Saint Augustine of Hippo is a North African theologian born on 13 November 354, with Sun in Scorpio, Moon in Aries and Ascendant in Gemini (8.1.3). His mother (Saint Monica) was a faithful Catholic and his father was a Pagan. His early career was in rethoric and philosophy, while his religious path embraced Manicheism and then Pagan Neoplatonism. He related with a concubine (from whom he had a son) for more than a decade, and then he had to abandon her in order to comply with a society marriage arranged by his mother. Yet he had to wait two years for his finacée to come of age, and in the meantime he established a provisional rapport with another woman. It was during this period that Augustine uttered his famous prayer, “Lord, grant me chastity, but not yet.” At the age of 32 he underwent a profound personal crisis and decided to convert to Christianity, abandoning his career and any idea of marriage, to the dismay of his mother, and devoting himself totally to religion and celibacy. His most known work is his autobiographical Confessions.
The final part of this writing deals with the nature of third dimensional time.

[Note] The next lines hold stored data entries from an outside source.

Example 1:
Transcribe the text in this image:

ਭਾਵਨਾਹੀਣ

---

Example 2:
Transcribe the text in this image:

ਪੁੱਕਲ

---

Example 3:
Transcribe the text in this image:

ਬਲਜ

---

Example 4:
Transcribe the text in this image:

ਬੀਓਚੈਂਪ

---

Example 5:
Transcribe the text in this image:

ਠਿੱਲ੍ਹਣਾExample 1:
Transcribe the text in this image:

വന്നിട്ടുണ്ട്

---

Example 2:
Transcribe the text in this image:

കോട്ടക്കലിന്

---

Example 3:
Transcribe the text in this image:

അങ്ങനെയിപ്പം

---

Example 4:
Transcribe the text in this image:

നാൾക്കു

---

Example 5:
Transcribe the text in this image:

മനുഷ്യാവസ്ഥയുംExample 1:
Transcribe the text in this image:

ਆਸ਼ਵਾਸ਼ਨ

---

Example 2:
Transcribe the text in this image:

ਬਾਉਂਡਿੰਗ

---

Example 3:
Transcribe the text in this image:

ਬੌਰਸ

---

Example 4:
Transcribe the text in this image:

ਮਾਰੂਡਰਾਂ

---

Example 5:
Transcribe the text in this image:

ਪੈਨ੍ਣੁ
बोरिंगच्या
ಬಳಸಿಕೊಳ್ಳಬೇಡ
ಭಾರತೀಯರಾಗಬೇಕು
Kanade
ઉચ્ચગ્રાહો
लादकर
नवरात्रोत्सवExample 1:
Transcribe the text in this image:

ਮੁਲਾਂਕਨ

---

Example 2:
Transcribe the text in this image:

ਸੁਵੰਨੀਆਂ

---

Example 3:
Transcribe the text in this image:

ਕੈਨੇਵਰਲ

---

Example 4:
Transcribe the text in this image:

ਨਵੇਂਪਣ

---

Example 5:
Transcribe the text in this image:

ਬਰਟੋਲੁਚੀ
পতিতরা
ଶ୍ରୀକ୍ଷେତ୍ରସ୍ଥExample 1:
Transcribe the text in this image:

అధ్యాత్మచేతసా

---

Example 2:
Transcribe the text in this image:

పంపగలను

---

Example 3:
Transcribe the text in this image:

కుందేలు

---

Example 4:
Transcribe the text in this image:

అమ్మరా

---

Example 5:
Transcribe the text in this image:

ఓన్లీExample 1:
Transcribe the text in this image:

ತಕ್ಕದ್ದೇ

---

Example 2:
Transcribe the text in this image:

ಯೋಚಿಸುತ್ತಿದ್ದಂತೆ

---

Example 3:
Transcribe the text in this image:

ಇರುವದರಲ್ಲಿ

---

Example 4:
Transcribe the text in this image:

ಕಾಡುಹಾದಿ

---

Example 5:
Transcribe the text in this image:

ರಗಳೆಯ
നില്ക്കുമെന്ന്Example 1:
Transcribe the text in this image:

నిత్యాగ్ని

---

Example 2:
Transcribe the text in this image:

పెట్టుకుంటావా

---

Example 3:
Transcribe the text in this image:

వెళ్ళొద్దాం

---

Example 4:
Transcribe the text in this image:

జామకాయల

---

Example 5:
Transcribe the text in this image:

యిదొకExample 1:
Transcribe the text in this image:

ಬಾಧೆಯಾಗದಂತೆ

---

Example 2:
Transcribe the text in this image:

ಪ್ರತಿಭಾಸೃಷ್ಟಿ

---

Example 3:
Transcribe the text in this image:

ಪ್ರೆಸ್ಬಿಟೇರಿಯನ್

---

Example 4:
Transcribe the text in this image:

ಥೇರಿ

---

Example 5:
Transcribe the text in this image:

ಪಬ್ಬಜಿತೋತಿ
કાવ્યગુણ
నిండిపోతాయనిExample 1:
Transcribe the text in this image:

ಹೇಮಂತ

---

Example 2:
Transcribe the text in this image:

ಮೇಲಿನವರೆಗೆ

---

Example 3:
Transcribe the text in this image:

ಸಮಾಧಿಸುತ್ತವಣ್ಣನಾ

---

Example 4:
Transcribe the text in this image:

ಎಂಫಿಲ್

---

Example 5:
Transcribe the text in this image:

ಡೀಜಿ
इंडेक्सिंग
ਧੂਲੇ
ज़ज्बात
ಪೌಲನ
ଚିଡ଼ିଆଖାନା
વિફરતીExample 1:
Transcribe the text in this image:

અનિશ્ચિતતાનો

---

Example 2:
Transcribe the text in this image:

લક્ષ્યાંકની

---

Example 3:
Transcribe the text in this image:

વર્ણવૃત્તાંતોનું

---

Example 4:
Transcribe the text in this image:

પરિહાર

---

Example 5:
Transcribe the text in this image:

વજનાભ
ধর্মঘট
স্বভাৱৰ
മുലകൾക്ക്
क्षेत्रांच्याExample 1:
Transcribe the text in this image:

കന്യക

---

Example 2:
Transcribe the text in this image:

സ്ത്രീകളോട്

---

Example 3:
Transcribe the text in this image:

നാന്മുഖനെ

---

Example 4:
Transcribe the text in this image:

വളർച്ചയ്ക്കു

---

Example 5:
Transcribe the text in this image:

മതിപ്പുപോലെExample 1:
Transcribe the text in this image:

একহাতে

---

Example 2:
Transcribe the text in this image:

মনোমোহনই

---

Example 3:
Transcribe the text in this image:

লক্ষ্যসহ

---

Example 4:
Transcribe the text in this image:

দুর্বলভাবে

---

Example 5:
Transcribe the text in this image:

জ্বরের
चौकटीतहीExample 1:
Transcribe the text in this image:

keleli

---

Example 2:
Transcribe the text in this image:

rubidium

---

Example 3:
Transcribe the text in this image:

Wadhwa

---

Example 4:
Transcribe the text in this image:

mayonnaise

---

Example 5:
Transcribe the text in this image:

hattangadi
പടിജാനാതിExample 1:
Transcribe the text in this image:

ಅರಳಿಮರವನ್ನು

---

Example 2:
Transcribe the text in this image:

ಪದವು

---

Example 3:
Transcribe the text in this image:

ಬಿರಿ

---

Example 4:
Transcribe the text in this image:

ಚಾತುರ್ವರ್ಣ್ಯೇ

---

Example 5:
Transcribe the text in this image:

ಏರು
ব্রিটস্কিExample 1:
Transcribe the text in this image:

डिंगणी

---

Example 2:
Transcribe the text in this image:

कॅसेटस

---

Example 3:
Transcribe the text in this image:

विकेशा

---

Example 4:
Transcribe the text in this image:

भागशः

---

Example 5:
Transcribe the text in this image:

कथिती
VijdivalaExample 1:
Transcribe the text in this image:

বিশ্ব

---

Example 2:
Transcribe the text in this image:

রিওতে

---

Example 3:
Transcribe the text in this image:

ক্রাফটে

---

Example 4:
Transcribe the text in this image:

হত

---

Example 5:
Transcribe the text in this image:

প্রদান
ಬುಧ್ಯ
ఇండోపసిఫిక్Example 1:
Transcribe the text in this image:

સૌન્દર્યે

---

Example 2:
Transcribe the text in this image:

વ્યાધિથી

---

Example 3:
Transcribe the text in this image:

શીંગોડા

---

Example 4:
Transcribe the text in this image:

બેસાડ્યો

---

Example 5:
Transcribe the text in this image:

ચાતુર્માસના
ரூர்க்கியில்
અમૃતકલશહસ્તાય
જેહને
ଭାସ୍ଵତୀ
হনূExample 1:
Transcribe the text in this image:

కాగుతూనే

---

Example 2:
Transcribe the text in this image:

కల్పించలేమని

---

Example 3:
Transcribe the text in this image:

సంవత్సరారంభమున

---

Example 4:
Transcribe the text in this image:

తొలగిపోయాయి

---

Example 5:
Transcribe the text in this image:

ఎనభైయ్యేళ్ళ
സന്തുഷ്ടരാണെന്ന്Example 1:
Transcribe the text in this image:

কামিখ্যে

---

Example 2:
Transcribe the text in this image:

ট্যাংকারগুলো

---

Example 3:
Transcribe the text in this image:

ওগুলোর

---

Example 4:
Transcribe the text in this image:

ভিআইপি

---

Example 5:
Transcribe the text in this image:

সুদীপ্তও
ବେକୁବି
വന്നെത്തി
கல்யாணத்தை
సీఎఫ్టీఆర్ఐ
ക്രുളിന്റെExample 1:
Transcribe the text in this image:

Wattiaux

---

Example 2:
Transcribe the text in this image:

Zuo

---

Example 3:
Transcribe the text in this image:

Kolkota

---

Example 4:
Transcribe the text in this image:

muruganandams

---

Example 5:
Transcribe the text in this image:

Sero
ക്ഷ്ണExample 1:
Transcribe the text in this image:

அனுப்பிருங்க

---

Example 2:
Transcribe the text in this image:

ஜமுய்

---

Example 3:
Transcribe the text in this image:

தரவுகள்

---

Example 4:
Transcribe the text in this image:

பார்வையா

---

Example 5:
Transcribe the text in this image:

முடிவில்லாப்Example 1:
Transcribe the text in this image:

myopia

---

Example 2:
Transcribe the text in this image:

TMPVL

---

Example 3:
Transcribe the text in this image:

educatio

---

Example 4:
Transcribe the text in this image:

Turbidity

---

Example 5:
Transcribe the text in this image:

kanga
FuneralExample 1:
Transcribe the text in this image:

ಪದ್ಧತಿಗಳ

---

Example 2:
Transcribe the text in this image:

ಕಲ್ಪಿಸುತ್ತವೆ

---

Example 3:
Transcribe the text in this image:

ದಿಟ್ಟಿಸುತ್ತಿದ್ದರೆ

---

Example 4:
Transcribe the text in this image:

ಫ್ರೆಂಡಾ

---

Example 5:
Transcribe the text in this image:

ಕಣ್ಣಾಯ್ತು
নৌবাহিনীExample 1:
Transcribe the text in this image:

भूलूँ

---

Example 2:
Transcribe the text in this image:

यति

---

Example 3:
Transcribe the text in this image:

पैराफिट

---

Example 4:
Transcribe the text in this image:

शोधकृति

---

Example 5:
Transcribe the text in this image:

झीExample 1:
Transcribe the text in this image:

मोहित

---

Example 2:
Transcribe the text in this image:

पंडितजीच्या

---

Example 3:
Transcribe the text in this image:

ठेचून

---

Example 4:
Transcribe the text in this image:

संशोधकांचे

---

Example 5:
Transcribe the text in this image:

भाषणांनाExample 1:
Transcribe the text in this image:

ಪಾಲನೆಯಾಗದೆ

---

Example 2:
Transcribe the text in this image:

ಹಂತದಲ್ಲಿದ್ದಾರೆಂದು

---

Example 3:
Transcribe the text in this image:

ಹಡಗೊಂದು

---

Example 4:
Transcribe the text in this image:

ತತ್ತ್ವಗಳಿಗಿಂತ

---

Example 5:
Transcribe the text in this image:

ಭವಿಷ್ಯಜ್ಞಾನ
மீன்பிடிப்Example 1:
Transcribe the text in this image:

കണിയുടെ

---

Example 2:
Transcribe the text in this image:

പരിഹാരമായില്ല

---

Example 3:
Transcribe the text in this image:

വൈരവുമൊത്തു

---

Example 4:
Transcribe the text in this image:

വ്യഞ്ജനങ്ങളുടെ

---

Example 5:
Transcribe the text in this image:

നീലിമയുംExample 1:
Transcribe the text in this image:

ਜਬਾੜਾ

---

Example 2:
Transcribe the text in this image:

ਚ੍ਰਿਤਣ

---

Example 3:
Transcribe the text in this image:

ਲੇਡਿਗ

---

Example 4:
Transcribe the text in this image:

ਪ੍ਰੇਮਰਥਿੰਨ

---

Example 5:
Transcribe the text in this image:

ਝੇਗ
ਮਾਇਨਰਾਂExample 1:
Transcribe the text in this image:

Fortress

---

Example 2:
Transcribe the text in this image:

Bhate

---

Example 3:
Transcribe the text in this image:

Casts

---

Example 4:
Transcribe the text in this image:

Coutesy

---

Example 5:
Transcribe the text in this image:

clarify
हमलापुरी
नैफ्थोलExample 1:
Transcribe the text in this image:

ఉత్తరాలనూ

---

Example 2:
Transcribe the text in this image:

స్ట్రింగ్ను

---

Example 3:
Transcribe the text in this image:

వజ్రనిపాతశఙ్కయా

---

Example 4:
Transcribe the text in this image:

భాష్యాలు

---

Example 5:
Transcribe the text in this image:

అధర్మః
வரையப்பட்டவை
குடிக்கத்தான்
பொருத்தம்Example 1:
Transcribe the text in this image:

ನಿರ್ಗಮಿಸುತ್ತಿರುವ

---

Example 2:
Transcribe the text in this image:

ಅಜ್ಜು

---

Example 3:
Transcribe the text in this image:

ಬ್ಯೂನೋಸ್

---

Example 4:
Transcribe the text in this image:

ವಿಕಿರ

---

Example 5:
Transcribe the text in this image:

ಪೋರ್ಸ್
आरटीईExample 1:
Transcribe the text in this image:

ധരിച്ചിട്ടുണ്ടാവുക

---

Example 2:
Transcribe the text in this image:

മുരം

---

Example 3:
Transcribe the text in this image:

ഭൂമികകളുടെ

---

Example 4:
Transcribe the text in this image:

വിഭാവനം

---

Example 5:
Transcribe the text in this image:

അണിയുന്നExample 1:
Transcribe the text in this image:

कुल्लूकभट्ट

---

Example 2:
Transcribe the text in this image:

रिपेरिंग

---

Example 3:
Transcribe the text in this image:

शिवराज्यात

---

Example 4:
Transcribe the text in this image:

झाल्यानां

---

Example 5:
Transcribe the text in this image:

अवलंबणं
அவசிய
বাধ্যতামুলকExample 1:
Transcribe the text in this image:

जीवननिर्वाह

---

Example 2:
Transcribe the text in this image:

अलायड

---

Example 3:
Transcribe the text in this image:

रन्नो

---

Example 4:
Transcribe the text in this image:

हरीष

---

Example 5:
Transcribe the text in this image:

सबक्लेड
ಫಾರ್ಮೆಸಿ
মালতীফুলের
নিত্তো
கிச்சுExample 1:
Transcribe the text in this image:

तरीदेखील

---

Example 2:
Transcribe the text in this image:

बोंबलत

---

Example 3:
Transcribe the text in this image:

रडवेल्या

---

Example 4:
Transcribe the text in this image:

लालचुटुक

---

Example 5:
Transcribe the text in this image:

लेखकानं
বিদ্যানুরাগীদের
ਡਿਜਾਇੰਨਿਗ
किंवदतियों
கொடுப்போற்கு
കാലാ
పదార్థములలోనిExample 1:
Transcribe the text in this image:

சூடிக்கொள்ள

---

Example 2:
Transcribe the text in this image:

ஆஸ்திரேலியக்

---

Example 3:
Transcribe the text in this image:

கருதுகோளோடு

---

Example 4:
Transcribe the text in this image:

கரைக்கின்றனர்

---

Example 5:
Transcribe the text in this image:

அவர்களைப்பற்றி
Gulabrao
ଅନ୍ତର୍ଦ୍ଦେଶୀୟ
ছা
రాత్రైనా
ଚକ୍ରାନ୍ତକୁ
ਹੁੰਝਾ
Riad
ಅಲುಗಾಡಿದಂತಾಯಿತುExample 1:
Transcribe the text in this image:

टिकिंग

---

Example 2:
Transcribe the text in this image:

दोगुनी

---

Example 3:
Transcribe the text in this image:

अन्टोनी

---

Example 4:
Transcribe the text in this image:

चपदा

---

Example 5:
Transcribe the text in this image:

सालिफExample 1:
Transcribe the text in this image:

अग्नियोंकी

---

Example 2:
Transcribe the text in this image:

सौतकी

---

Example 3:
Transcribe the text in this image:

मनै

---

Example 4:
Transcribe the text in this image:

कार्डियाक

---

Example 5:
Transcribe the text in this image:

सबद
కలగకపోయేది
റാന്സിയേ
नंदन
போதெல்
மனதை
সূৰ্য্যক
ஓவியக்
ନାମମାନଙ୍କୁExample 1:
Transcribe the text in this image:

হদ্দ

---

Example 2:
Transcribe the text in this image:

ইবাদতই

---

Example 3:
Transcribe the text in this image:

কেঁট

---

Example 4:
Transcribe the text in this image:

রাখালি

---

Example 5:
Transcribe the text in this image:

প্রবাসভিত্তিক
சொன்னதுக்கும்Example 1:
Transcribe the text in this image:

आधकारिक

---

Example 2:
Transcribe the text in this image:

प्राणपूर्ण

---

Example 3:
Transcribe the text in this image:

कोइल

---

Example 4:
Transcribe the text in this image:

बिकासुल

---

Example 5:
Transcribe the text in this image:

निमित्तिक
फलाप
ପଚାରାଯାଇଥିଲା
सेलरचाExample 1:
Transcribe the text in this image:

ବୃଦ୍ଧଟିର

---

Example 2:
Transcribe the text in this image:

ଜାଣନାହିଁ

According to Augustine time exists only in the manifested third dimensional universe, with God abiding outside of time in what he defined as “the eternal present”. Augustine also appeared to be familiar with third and fourth dimensional shamanic techniques aimed at accessing fields of collective memory in order to manipulate third dimensional reality. On one hand (Ascendant in Gemini) he was an overt and clever supporter of consensus reality on the other (Sun in Scorpio) he seemed to secretly cultivate an operative awareness of the bardo zones.
Augustine argued that the present is simply the point of demarcation between past and future, with the soul extending into past and future through the power of attention. Awareness anticipates the future and is capable of holding the past. Augustine called time the distention of the soul, distentio animi. Augustine was also a major advocate of linear time as opposed to cyclical, which was then the dominant view.
Do you wish to rise? Begin by descending. You plan a tower that will pierce the clouds? Lay first the foundation of humility.
Miracles are not contrary to nature, but only contrary to what we know about nature.
The World is a book, and those who do not travel read only a page.